Task brief —
Each line in the entries below that holds the string "probability" must be copied.
--- Supplied information Enclosed Below ---
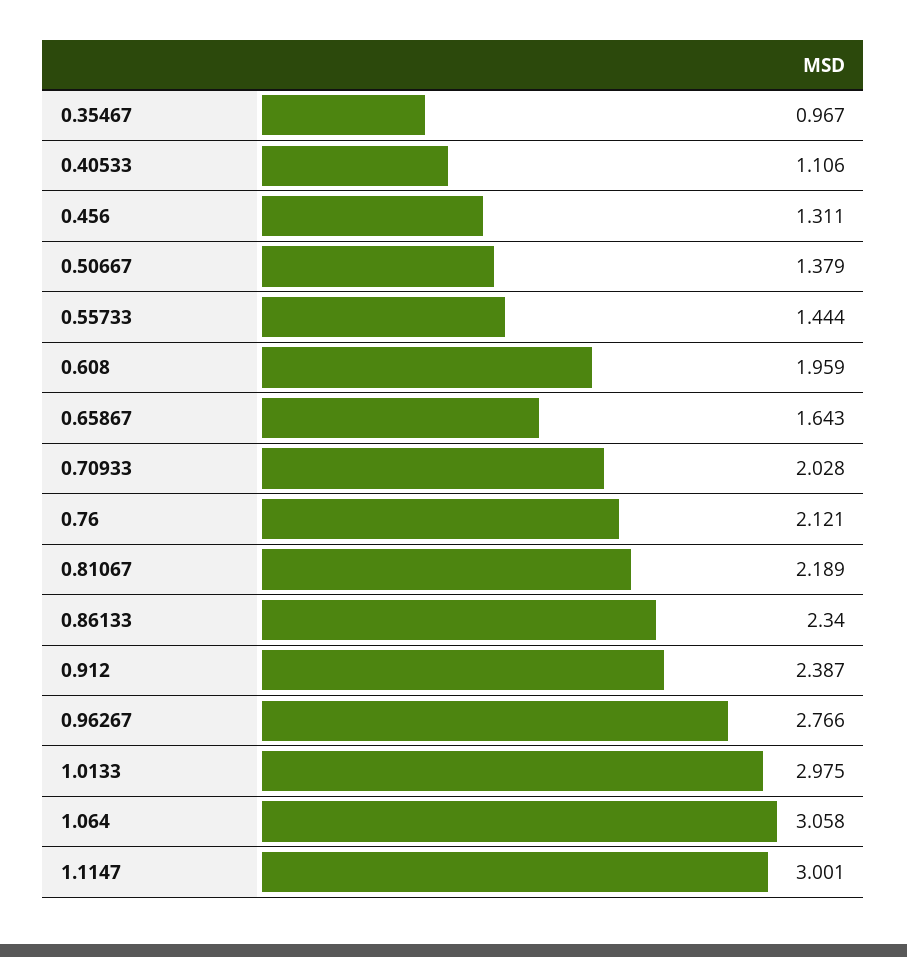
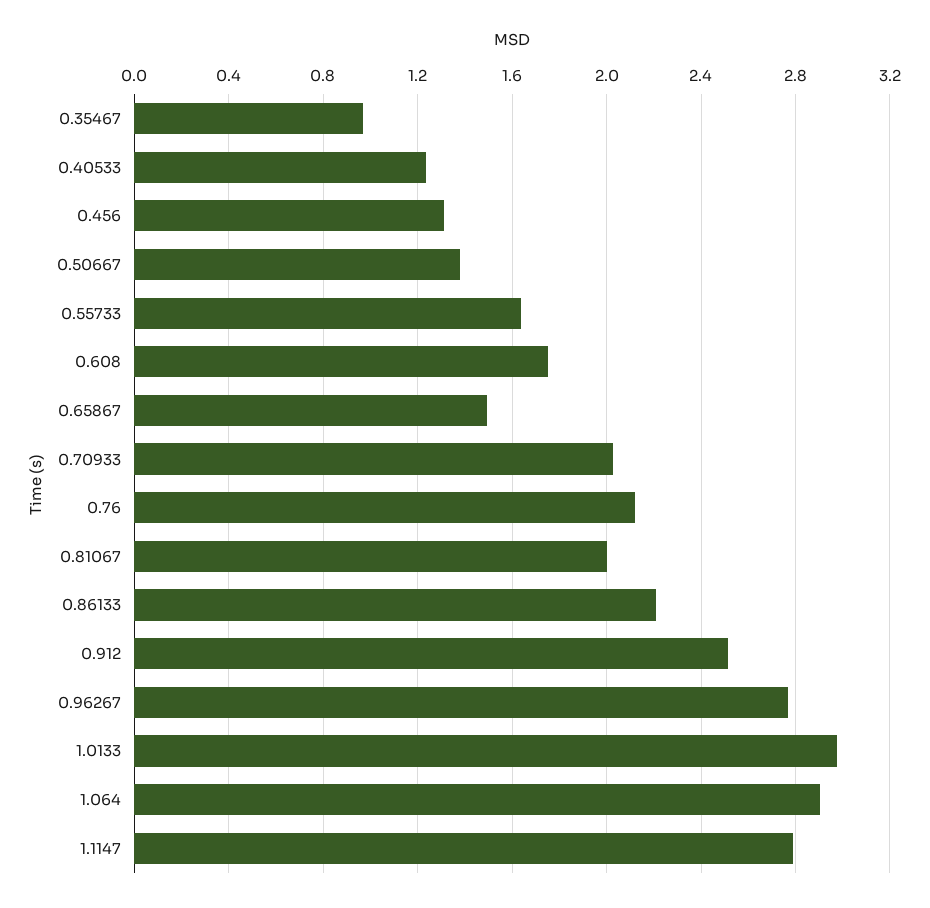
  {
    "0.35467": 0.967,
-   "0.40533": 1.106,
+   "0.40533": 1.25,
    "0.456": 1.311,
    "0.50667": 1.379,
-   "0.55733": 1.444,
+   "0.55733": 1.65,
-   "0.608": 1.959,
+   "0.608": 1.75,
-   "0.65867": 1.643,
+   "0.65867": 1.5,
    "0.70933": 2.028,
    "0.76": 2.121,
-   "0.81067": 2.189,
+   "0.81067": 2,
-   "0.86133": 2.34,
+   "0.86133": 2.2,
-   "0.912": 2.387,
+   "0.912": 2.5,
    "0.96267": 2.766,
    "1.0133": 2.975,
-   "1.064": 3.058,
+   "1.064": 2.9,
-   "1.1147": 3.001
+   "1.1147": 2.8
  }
--- End of Enclosed Supplied information ---
--- Supplied information Enclosed Below ---
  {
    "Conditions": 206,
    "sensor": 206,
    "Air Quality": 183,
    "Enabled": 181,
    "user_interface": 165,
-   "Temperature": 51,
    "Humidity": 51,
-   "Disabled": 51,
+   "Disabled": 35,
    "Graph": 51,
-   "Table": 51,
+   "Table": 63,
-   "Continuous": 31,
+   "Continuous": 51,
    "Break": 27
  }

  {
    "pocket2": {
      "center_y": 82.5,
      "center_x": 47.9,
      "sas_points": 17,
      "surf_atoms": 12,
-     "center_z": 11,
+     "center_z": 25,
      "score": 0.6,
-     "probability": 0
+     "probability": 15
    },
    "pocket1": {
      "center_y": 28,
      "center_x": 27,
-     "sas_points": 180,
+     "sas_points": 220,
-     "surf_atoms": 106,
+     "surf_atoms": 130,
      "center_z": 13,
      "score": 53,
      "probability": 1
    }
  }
--- End of Enclosed Supplied information ---
--- Supplied information Enclosed Below ---
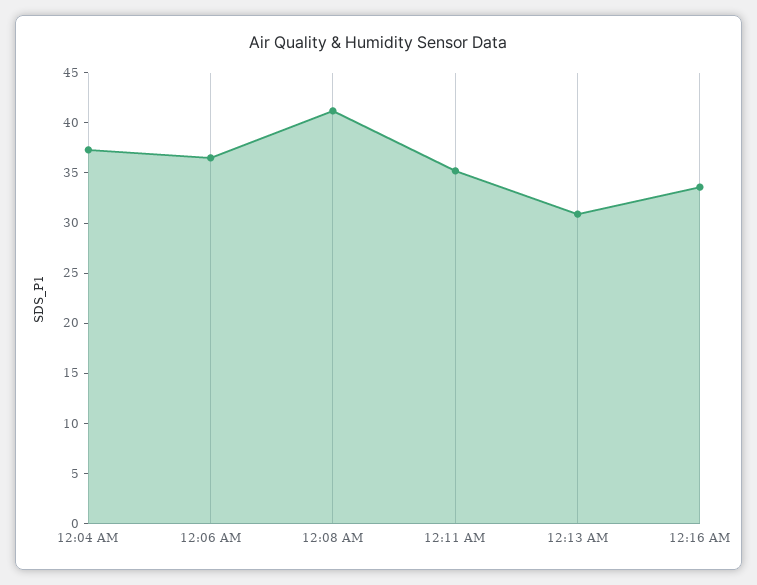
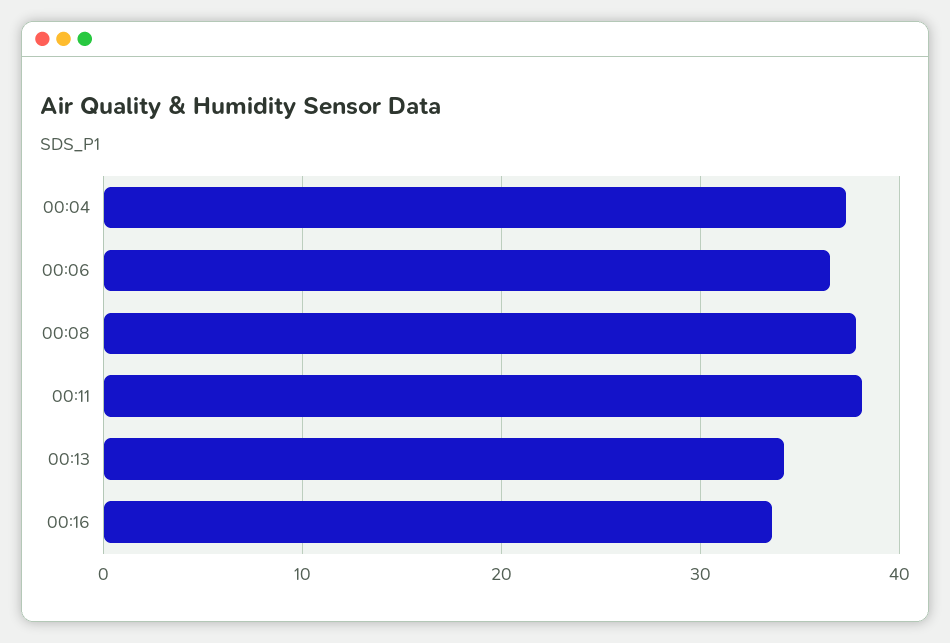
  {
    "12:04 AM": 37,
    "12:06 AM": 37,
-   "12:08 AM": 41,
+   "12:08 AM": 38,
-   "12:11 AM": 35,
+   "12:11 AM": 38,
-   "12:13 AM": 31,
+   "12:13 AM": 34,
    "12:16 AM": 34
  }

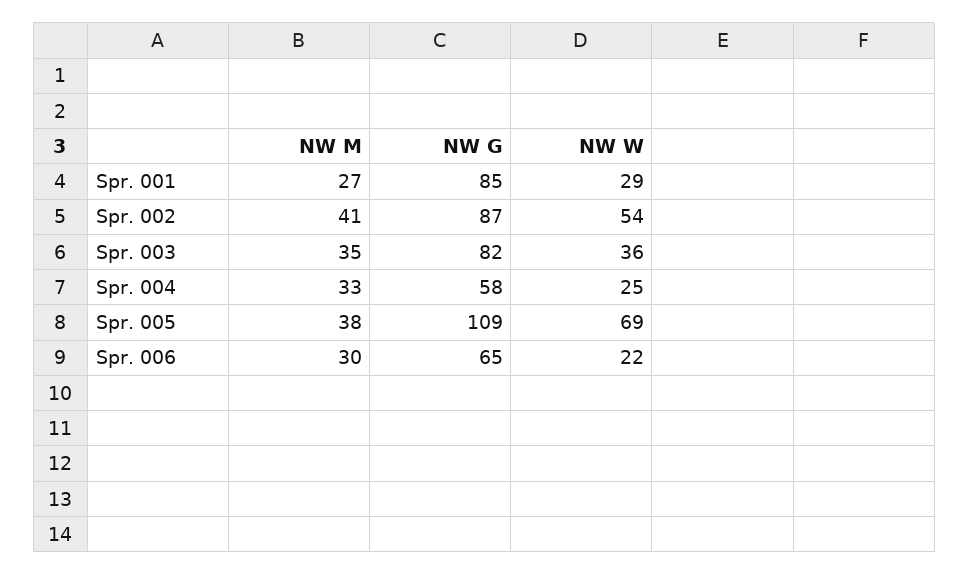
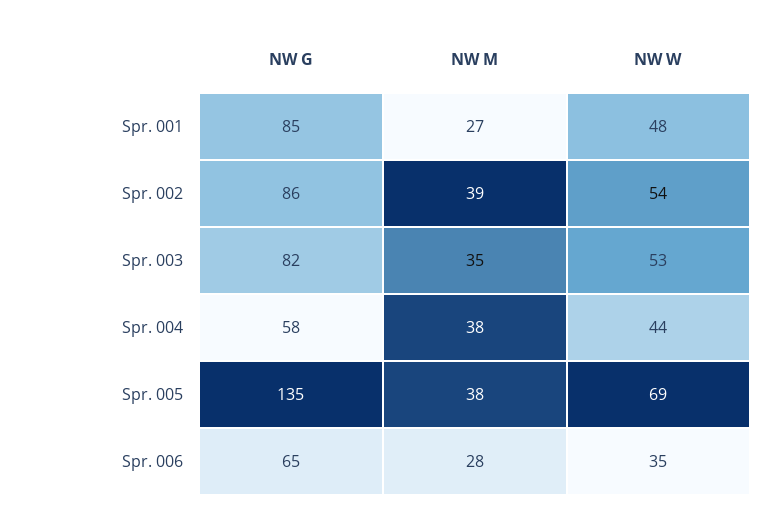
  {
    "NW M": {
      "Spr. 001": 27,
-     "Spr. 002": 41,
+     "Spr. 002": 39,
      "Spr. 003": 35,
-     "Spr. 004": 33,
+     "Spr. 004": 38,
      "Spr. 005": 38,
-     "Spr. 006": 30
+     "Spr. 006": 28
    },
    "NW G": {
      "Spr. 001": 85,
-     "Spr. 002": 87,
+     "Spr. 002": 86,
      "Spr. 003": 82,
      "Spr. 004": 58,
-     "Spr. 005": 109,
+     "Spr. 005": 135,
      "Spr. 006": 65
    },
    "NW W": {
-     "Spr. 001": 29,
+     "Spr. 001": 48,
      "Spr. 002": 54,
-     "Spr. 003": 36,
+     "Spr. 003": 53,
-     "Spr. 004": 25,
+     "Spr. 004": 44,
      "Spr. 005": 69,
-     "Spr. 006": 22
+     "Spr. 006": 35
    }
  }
--- End of Enclosed Supplied information ---
Answer section —
-     "probability": 0
+     "probability": 15
      "probability": 1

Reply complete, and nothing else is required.